What about selling assets? someone asked. Selling government property? “You can’t sell federal property that quickly,” Lew assured them. What about gold? The U.S. government owned about $275 billion worth. Could they sell it? Would that buy time? No, said Geithner. One reason, it doesn’t buy you very much time. The other reason, it’ll scare the shit out of everybody. Besides, dumping that much gold on the market would trigger a dramatic drop in price. They were out of options, Geithner said. The only one might be accepting the House bill, loathsome as it might be, if it passed the Senate. “If the U.S. government can’t borrow money,” he said, “the 2008 financial crisis will be seen as a minor blip if we default. “This is uncharted territory of a magnitude that none of us can even imagine,” Geithner added, making perhaps his strongest argument. The financial problems in Europe, most immediately in Greece, were much more severe than people realized. He and the president had been focusing on them intensely. “We are single-handedly propping up the Western financial system right now,” he said. “Play with fire, and it might take you past the point of no return.”

Greece came up again. It is one thing for Greece to be Greece, Geithner said. “It’s a different thing for us to be Greece. No one would be able to save us.”…
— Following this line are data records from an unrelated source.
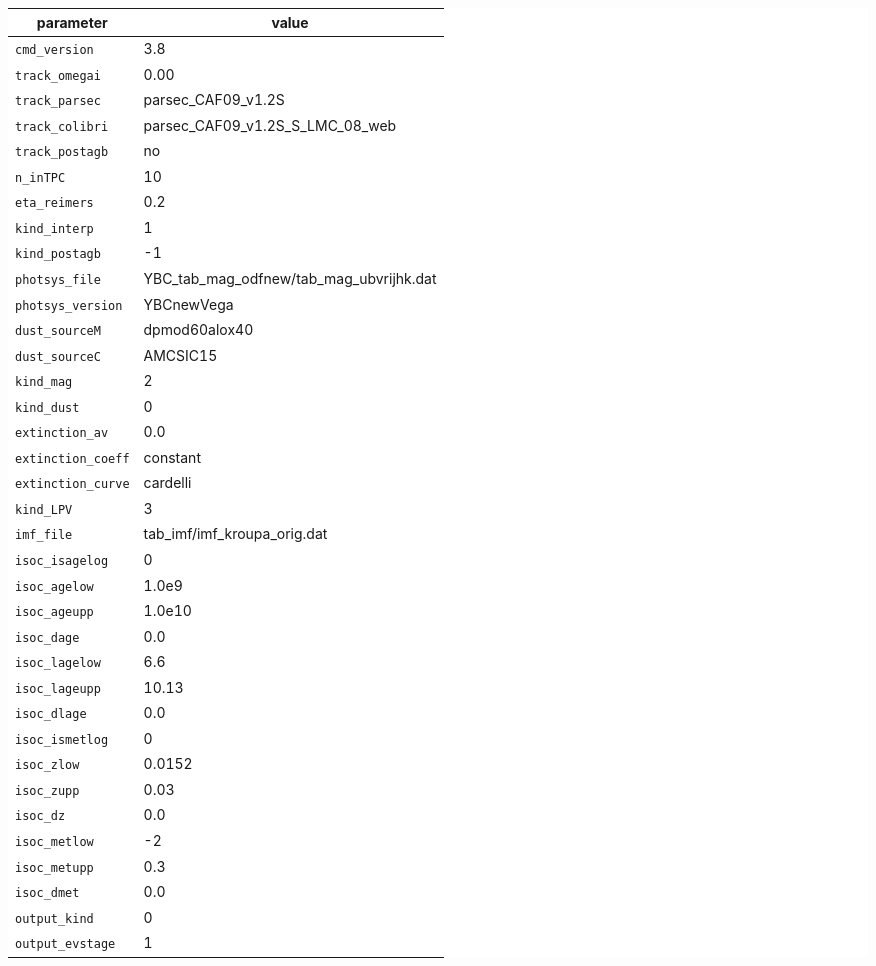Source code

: | parameter | value |
| --- | --- |
| `cmd_version` | 3.8 |
| `track_omegai` | 0.00 |
| `track_parsec` | parsec_CAF09_v1.2S |
| `track_colibri` | parsec_CAF09_v1.2S_S_LMC_08_web |
| `track_postagb` | no |
| `n_inTPC` | 10 |
| `eta_reimers` | 0.2 |
| `kind_interp` | 1 |
| `kind_postagb` | -1 |
| `photsys_file` | YBC_tab_mag_odfnew/tab_mag_ubvrijhk.dat |
| `photsys_version` | YBCnewVega |
| `dust_sourceM` | dpmod60alox40 |
| `dust_sourceC` | AMCSIC15 |
| `kind_mag` | 2 |
| `kind_dust` | 0 |
| `extinction_av` | 0.0 |
| `extinction_coeff` | constant |
| `extinction_curve` | cardelli |
| `kind_LPV` | 3 |
| `imf_file` | tab_imf/imf_kroupa_orig.dat |
| `isoc_isagelog` | 0 |
| `isoc_agelow` | 1.0e9 |
| `isoc_ageupp` | 1.0e10 |
| `isoc_dage` | 0.0 |
| `isoc_lagelow` | 6.6 |
| `isoc_lageupp` | 10.13 |
| `isoc_dlage` | 0.0 |
| `isoc_ismetlog` | 0 |
| `isoc_zlow` | 0.0152 |
| `isoc_zupp` | 0.03 |
| `isoc_dz` | 0.0 |
| `isoc_metlow` | -2 |
| `isoc_metupp` | 0.3 |
| `isoc_dmet` | 0.0 |
| `output_kind` | 0 |
| `output_evstage` | 1 |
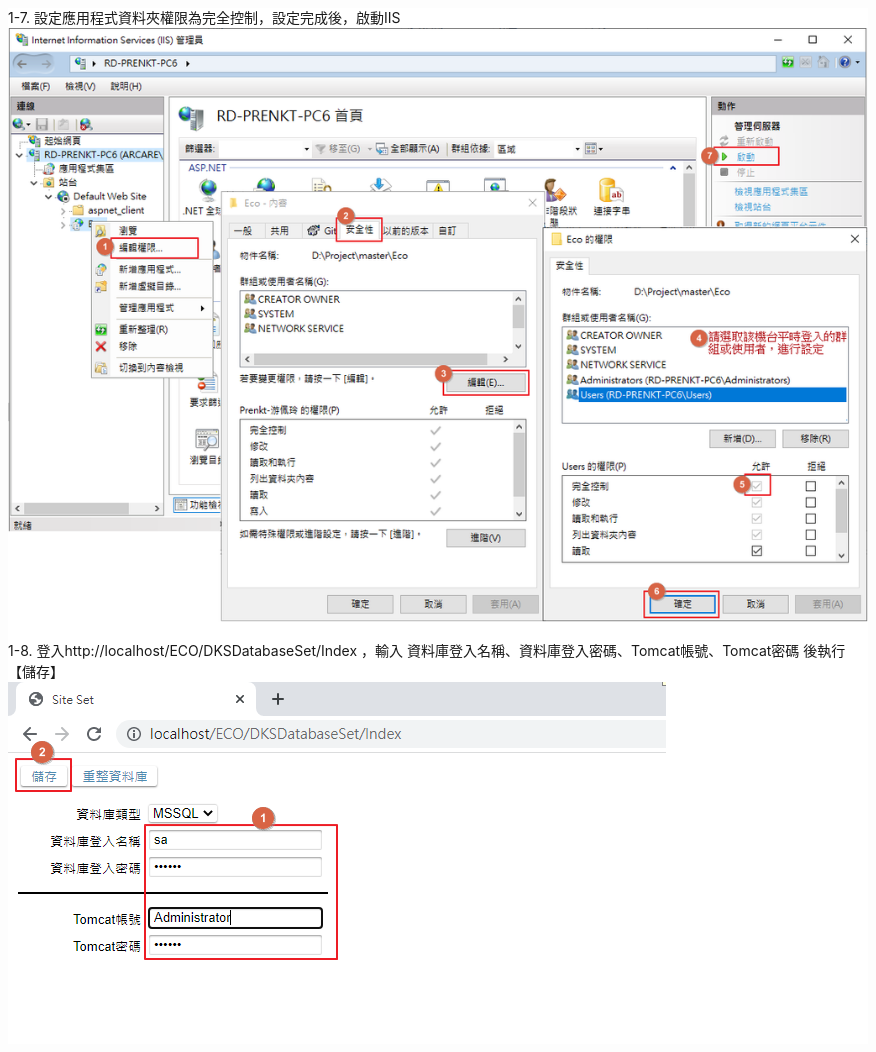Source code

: 1-7. 設定應用程式資料夾權限為完全控制，設定完成後，啟動IIS <br>
![alt ide_5](attachment/ide_5.png)

1-8. 登入http://localhost/ECO/DKSDatabaseSet/Index ，輸入 資料庫登入名稱、資料庫登入密碼、Tomcat帳號、Tomcat密碼 後執行【儲存】<br>
![alt ide_4](attachment/ide_4.png)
Geithner thought there was one other consideration. He did not mention it to anyone, not even the president, but he had thought about it a great deal. It was not just that the president faced an economic choice or a political choice. He faced a moral choice. That was the most difficult decision a leader ever faced. Suppose the Republicans and Democrats banded together and passed a bill so the White House could not keep it from the president’s desk? What then? Veto and start a global trauma?… No one could be sure how to put the American or the global economy back together again. The impact would be calamitous. “And the people who would bear the pain of that would be the people less prepared,” Geithner told others, “less able to absorb that cost. It would be something you could not cure. It is not something you can come back and say, a week later, oh, we fixed it. It would be indelible, incurable. It would last for generations.”